In the junk shop, the plate glass opens a flood of golden afternoon light onto a bin of old photos.  Each snapshot is a quarter.  Some of the pictures are faded, others spotted with dried food.  Once upon a time, people passed these around the dinner table, saying things like, “Doesn’t she look like her daddy there?” 

The women pick through them side by side, purse straps pulling unnoticed, the weight a part of them at least as long as motherhood.  Today they are just each other again, the best friends of lost years, the keepers of secrets, the ones to laugh at jokes no one else ever knows.  The kids are with their fathers, one set in Idaho, the other in Maryland.  Sticky kitchen floors and unfolded laundry seem impossible facts on the streets of New York, easily and deliberately forgotten for three days of escape.  In this musty junk shop, the only things that are real are dirty baby dolls and battered night stands, the feel of being together again yet again.

One could take all the paint-by-numbers on the floor and hang them together on a wall.  About halfway to the back, under a stack of record players, there’s a flowered sofa that would look okay with a pair of green chairs up front.  The coffee table with the finish bubbling off at the corners could work at the center of the grouping, an assortment of candlesticks brothered up on the glass.  The pair of plaster lamps on the counter might slide in with shades taken from other lamps.  And if someone ran down to the corner store for bulbs, there would even be light. In the end, scrambling through the dusty and the dismissed relics of all these other lives, a strong back and a quick mind could make up a room, comfortable and maybe too familiar – kitsch and even a little witty.  Yet there is a joy in letting the puzzle remain just the pieces.

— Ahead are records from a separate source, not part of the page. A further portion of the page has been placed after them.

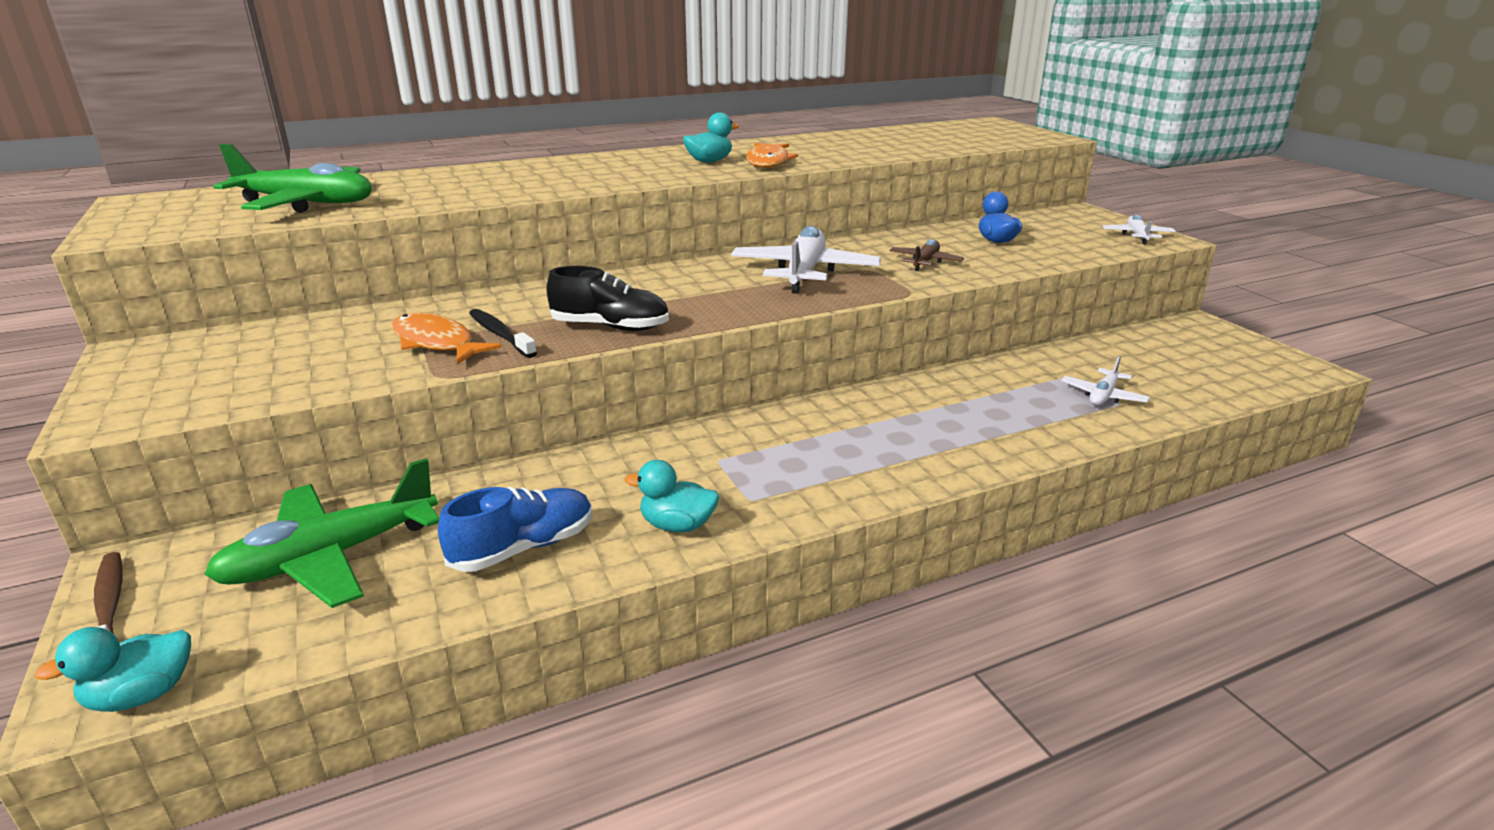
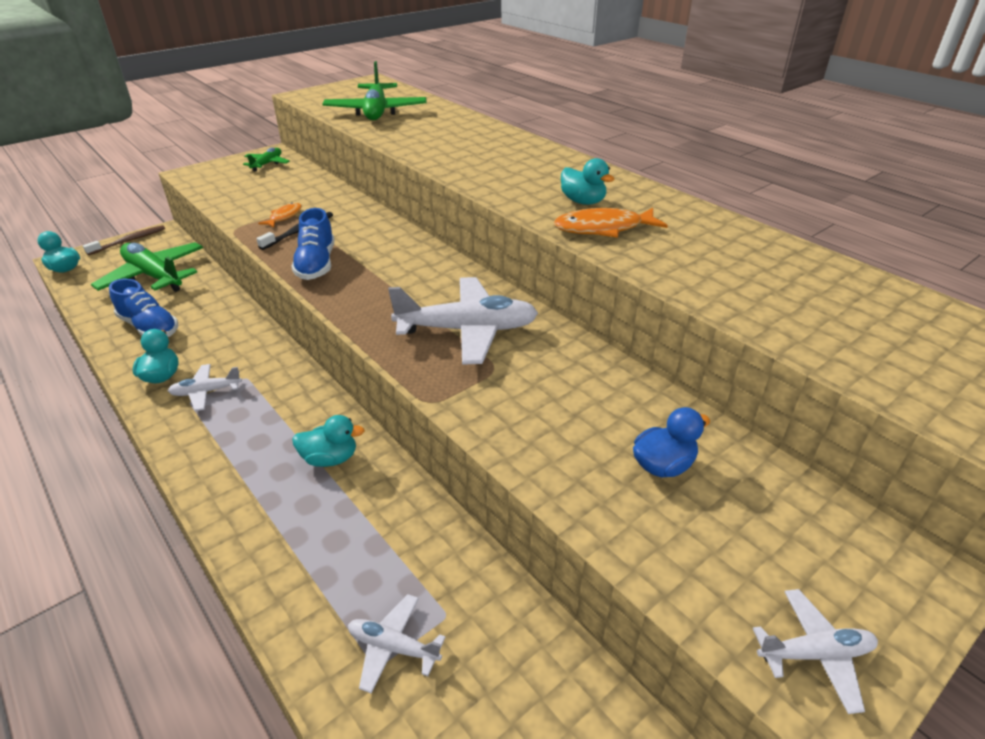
camera: 75 degrees right, 10 degrees up
(185, 354) = (267, 164): none -> green plane
(436, 343) = (284, 217): orange fish -> orange fish, size x0.61
(610, 327) = (316, 264): black shoe -> blue shoe
(735, 487) = (206, 392): none -> white plane
(887, 412) = (330, 458): none -> turquoise duck
(925, 262) = (538, 406): brown plane -> none

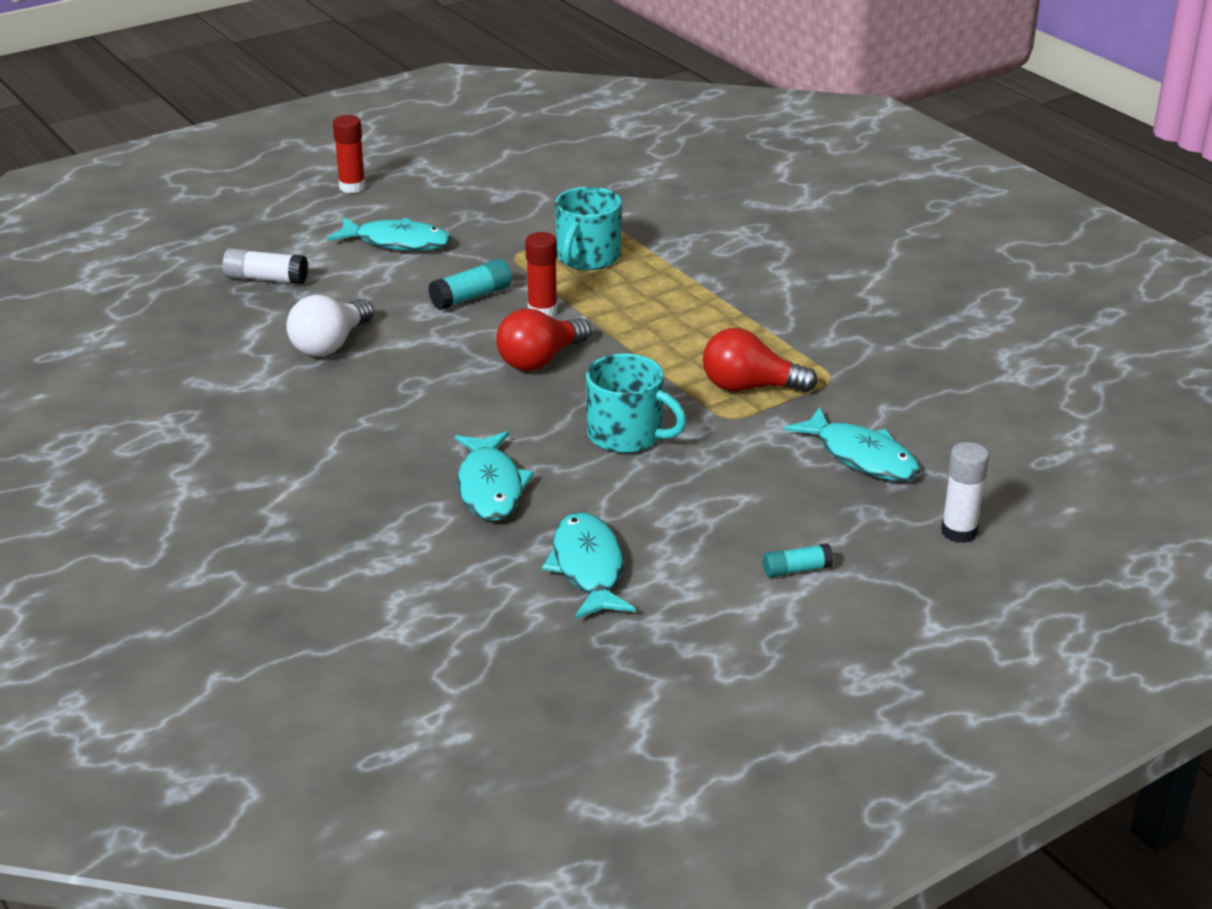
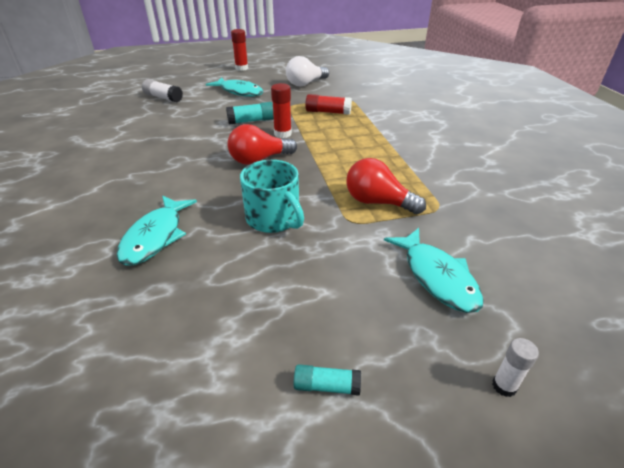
camera: 20 degrees right, 5 degrees up
(330, 344) = (158, 131): white light bulb -> white light bulb (305, 83)
(587, 257) = (328, 112): turquoise mug -> red glue stick
(588, 568) = (158, 328): turquoise fish -> none
(959, 532) = (504, 386): white glue stick -> white glue stick, size x0.66

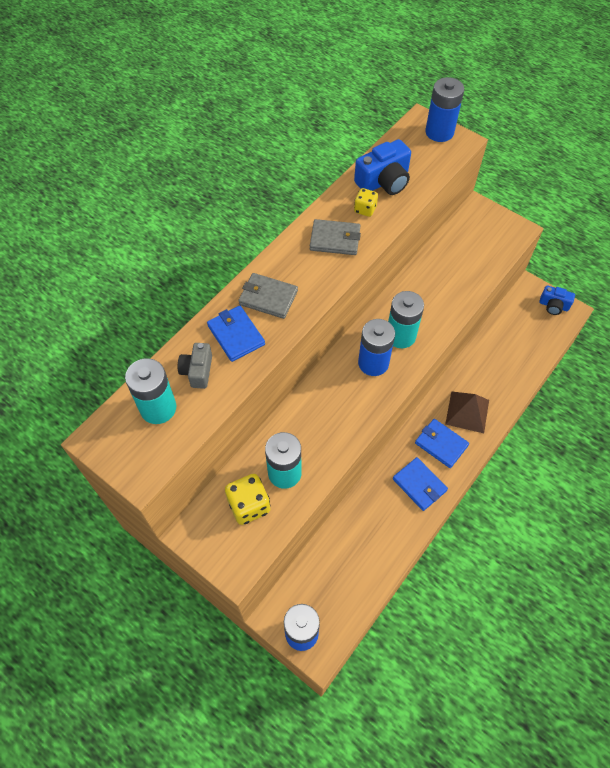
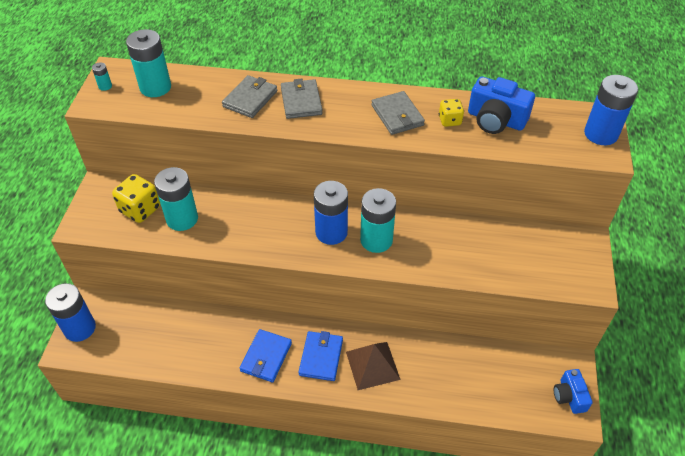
camera: 60 degrees right, 10 degrees down
(120, 454) = (105, 86): none -> turquoise battery
(197, 371) = (201, 93): grey camera -> none
(236, 335) = (250, 99): blue wallet -> grey wallet

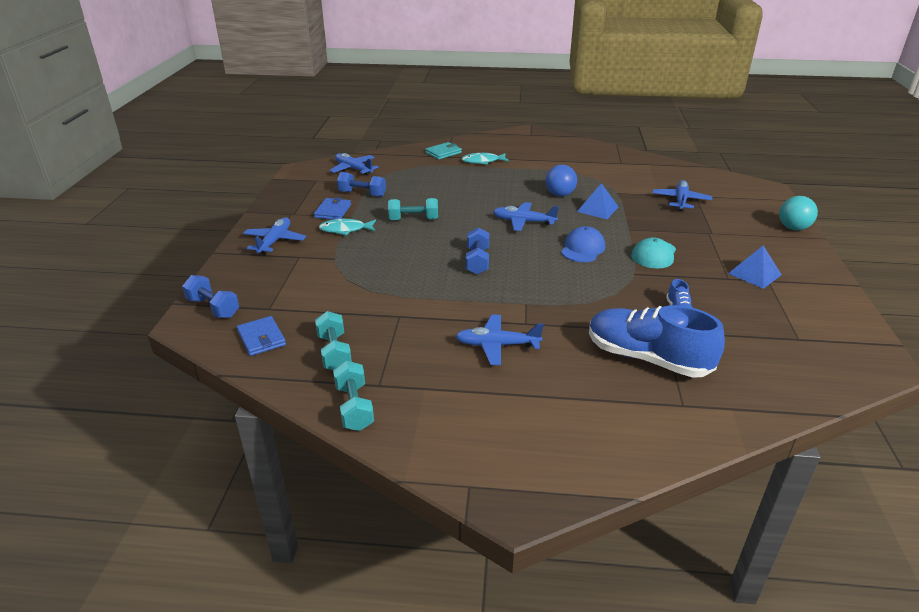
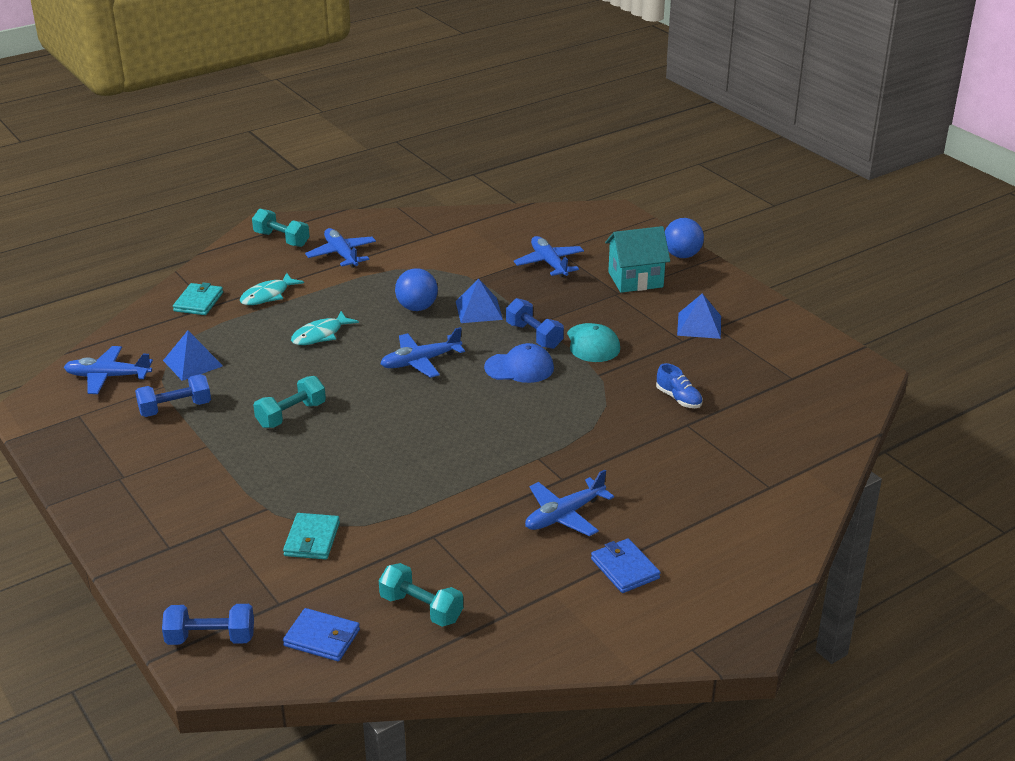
camera: 40 degrees left, 0 degrees up
(275, 241) = (156, 523): blue plane -> blue plane (341, 254)
(333, 211) = (172, 449): blue wallet -> blue wallet (625, 569)
(333, 284) = (312, 539): none -> turquoise wallet
(345, 230) = (226, 466): turquoise fish -> turquoise fish (320, 335)
(354, 407) = (514, 646): turquoise dumbbell -> turquoise dumbbell (281, 239)
(400, 177) = (192, 363): none -> blue pyramid
(477, 261) = (432, 434): blue dumbbell -> blue dumbbell (534, 336)
(582, 248) = (519, 368): blue cap -> blue cap turned 105 degrees clockwise
(647, 358) = (701, 459): blue shoe -> none
(735, 230) = (635, 279): none -> turquoise house
(793, 228) = (682, 255): turquoise ball -> blue ball

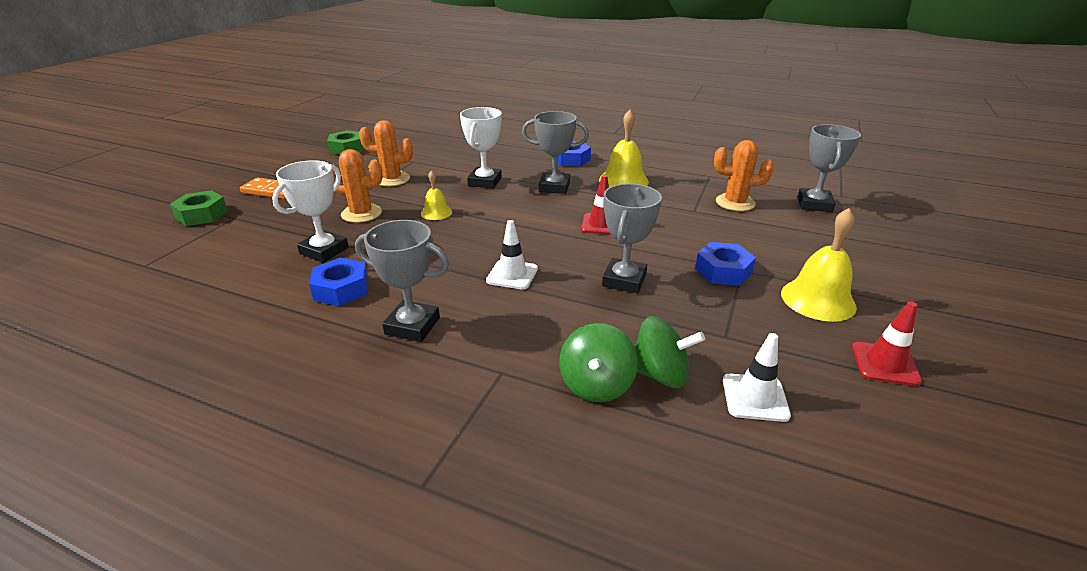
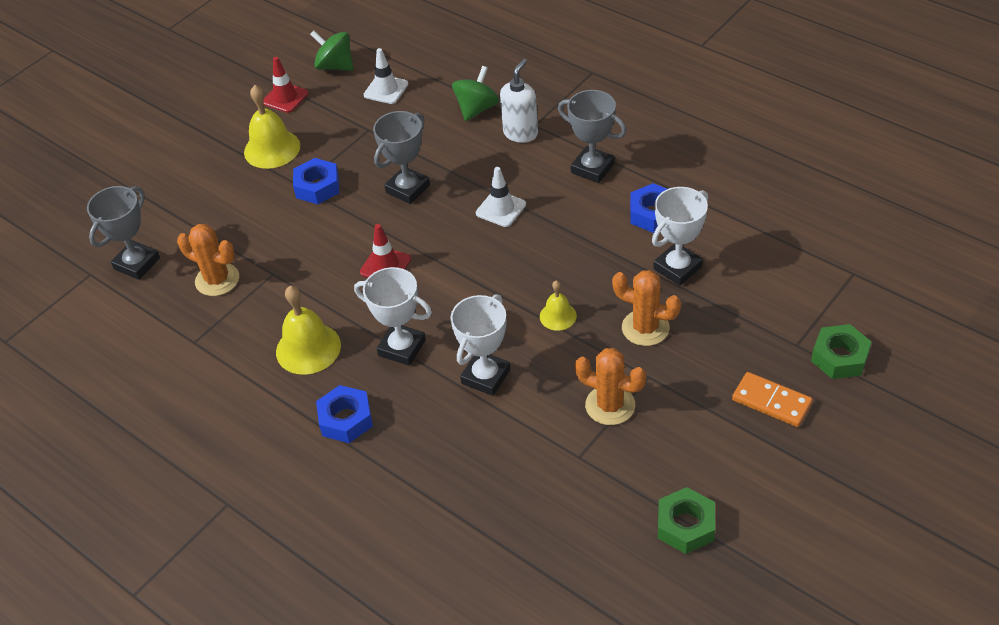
camera: 160 degrees left, 15 degrees up
(517, 357) = (521, 133): none -> white soap dispenser
(554, 187) = (402, 348): grey trophy -> white trophy
(660, 374) = (432, 110): green spinning top -> green spinning top (335, 66)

Outside the shop, on the street above, the two women are perfectly framed in the window over the photo bin.  Wrapping the bottom of the window are stickers for bands, posts for concerts that already happened.  The colors are faded and the paper is curled.  Holding up photos for each other now and again, they laugh quickly, their fingers seeking out the next.  They could never explain exactly the photos that will come home with them, the sets of four worth their dollar.  Maybe none will come home, but that isn’t really the point of the moment, whether they know it or not.  Above their heads, reflected in the glass, the brick of buildings and the blue of the sky are impenetrable unless you stare through them a long time.